[[ RECORDED INFORMATION open ]]

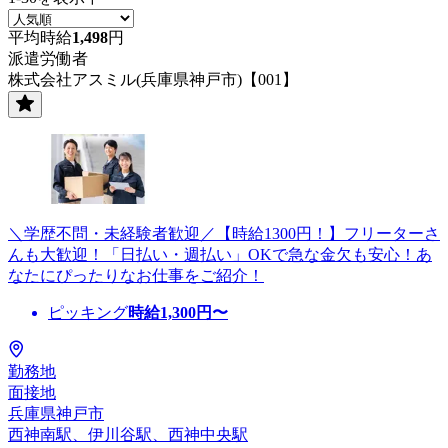
平均時給
1,498
円
派遣労働者
株式会社アスミル(兵庫県神戸市)【001】
＼学歴不問・未経験者歓迎／【時給1300円！】フリーターさ
んも大歓迎！「日払い・週払い」OKで急な金欠も安心！あ
なたにぴったりなお仕事をご紹介！
ピッキング
時給
1,300
円〜
勤務地
面接地
兵庫県神戸市
西神南駅、伊川谷駅、西神中央駅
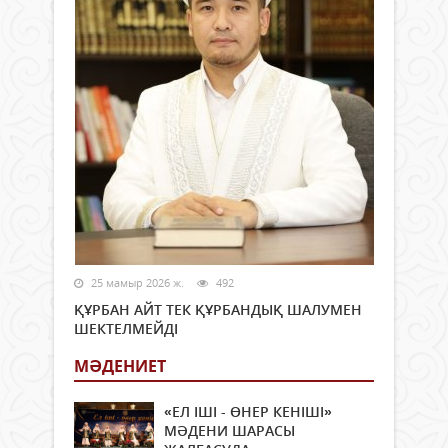
25 мамыр 2026 ж.
492
ҚҰРБАН АЙТ ТЕК ҚҰРБАНДЫҚ ШАЛУМЕН
ШЕКТЕЛМЕЙДІ
МӘДЕНИЕТ
«ЕЛ ІШІ - ӨНЕР КЕНІШІ»
МӘДЕНИ ШАРАСЫ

[[ RECORDED INFORMATION closed ]]

§ **YOUR INSTRUCTIONS**: Each line of the data above must be reproduced as written. Skip the pictures.

§ **THE ANSWER**:
平均時給
1,498
円
派遣労働者
株式会社アスミル(兵庫県神戸市)【001】
＼学歴不問・未経験者歓迎／【時給1300円！】フリーターさ
んも大歓迎！「日払い・週払い」OKで急な金欠も安心！あ
なたにぴったりなお仕事をご紹介！
ピッキング
時給
1,300
円〜
勤務地
面接地
兵庫県神戸市
西神南駅、伊川谷駅、西神中央駅
25 мамыр 2026 ж.
492
ҚҰРБАН АЙТ ТЕК ҚҰРБАНДЫҚ ШАЛУМЕН
ШЕКТЕЛМЕЙДІ
МӘДЕНИЕТ
«ЕЛ ІШІ - ӨНЕР КЕНІШІ»
МӘДЕНИ ШАРАСЫ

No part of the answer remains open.